In a taped statement posted to Khamenei’s website, Ali Akbar Velayati said the decision was agreed upon by “every component of the establishment,” according to The Washington Post.

Iranian President Hassan Rouhani also threatened Wednesday that Iran would enrich uranium to “any amount we want” starting Sunday, The Associated Press reported. Iran has claimed it has no interest in producing nuclear weapons, but enriched uranium is a key component in making them.

“Our advice to Europe and the United States is to go back to logic and to the negotiating table,” Rouhani said.

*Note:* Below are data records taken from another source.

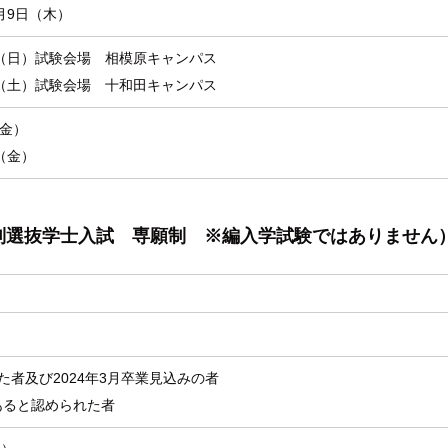
1月9日（木）
9日（日）試験会場 相模原キャンパス
6日（土）試験会場 十和田キャンパス
（金）
日（金）
別選抜学士入試 専願制 ※編入学試験ではありません
た者及び2024年3月卒業見込みの者
あると認められた者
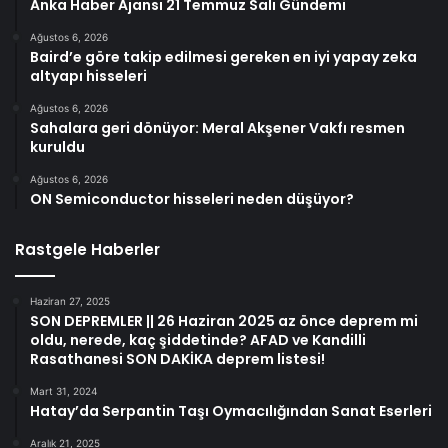
Anka Haber Ajansı 21 Temmuz Salı Gündemi
Ağustos 6, 2026
Baird’e göre takip edilmesi gereken en iyi yapay zeka
altyapı hisseleri
Ağustos 6, 2026
Sahalara geri dönüyor: Meral Akşener Vakfı resmen
kuruldu
Ağustos 6, 2026
ON Semiconductor hisseleri neden düşüyor?
Rastgele Haberler
Haziran 27, 2025
SON DEPREMLER || 26 Haziran 2025 az önce deprem mi
oldu, nerede, kaç şiddetinde? AFAD ve Kandilli
Rasathanesi SON DAKİKA deprem listesi!
Mart 31, 2024
Hatay’da Serpantin Taşı Oymacılığından Sanat Eserleri
Aralık 21, 2025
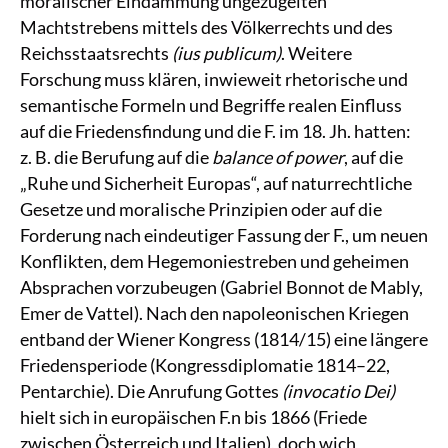
moralischer Eindämmung ungezügelten
Machtstrebens mittels des Völkerrechts und des
Reichsstaatsrechts
(ius publicum)
. Weitere
Forschung muss klären, inwieweit rhetorische und
semantische Formeln und Begriffe realen Einfluss
auf die Friedensfindung und die F. im 18. Jh. hatten:
z. B. die Berufung auf die
balance of power
, auf die
„Ruhe und Sicherheit Europas“, auf naturrechtliche
Gesetze und moralische Prinzipien oder auf die
Forderung nach eindeutiger Fassung der F., um neuen
Konflikten, dem Hegemoniestreben und geheimen
Absprachen vorzubeugen (Gabriel Bonnot de Mably,
Emer de Vattel). Nach den napoleonischen Kriegen
entband der Wiener Kongress (1814/15) eine längere
Friedensperiode (Kongressdiplomatie 1814–22,
Pentarchie). Die Anrufung Gottes
(invocatio Dei)
hielt sich in europäischen F.n bis 1866 (Friede
zwischen Österreich und Italien), doch wich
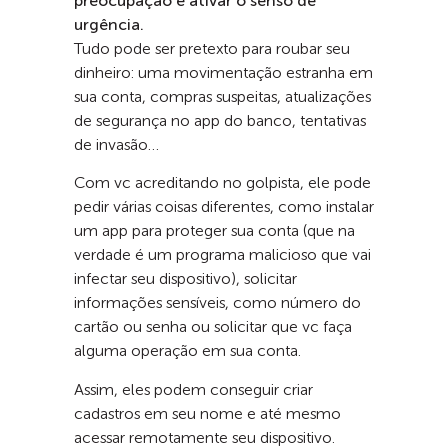
preocupação e ativar o senso de
urgência.
Tudo pode ser pretexto para roubar seu
dinheiro: uma movimentação estranha em
sua conta, compras suspeitas, atualizações
de segurança no app do banco, tentativas
de invasão…
Com vc acreditando no golpista, ele pode
pedir várias coisas diferentes, como instalar
um app para proteger sua conta (que na
verdade é um programa malicioso que vai
infectar seu dispositivo), solicitar
informações sensíveis, como número do
cartão ou senha ou solicitar que vc faça
alguma operação em sua conta.
Assim, eles podem conseguir criar
cadastros em seu nome e até mesmo
acessar remotamente seu dispositivo.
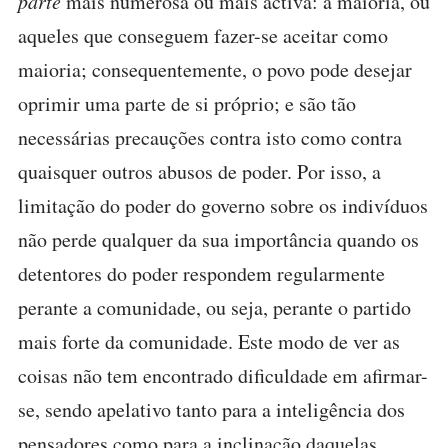
parte
mais numerosa ou mais activa: a maioria, ou
aqueles que conseguem fazer-se aceitar como
maioria; consequentemente, o povo pode desejar
oprimir uma parte de si próprio; e são tão
necessárias precauções contra isto como contra
quaisquer outros abusos de poder. Por isso, a
limitação do poder do governo sobre os indivíduos
não perde qualquer da sua importância quando os
detentores do poder respondem regularmente
perante a comunidade, ou seja, perante o partido
mais forte da comunidade. Este modo de ver as
coisas não tem encontrado dificuldade em afirmar-
se, sendo apelativo tanto para a inteligência dos
pensadores como para a inclinação daquelas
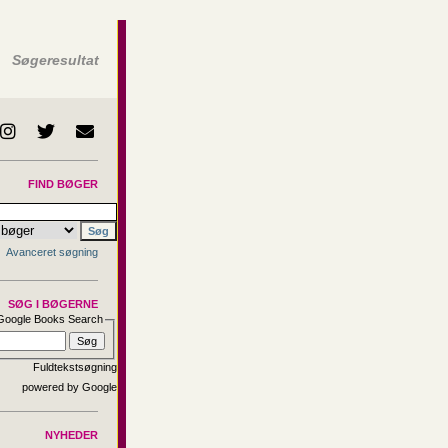
Søgeresultat
FIND BØGER
Avanceret søgning
SØG I BØGERNE
Google Books Search
Fuldtekstsøgning
NYHEDER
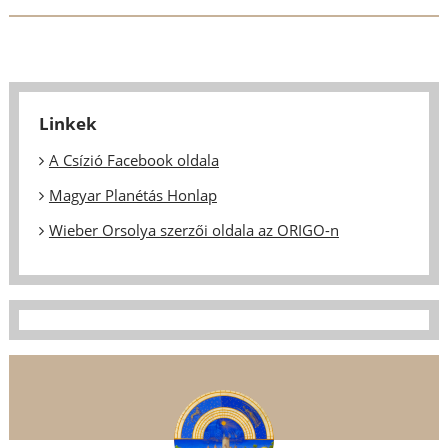
Linkek
A Csízió Facebook oldala
Magyar Planétás Honlap
Wieber Orsolya szerzői oldala az ORIGO-n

President Donald Trump responded to Rouhani in a tweet, telling him to “be careful” and cautioning that the threat could “come back to bite you like nobody has been bitten before!”

Velayati reportedly said in his video that “Americans directly and Europeans indirectly violated the deal.”

Trump pulled the U.S. out of the deal, also known as the Joint Comprehensive Plan of Action, in 2018. The European Union, which championed the agreement, has found itself attempting to salvage what’s left of it as the U.S. imposes crushing sanctions on Iran. Still, the United Kingdom, Germany and France remain committed to the deal.

“We will show reaction exponentially as much as they violate it. We reduce our commitments as much as they reduce it,” Velayati said. “If they go back to fulfilling their commitments, we will do so as well.”

The nuclear agreement prohibits Iran from enriching uranium past 3.67%. That’s still a long way from the weapons-grade level of 90%, but even surpassing 20% could prompt the international community to react, NPR international correspondent Peter Kenyon explained.

The violation of the agreement would be Iran’s second. The country acknowledged earlier this month that it had broken the limit on its reserve of low-enriched uranium.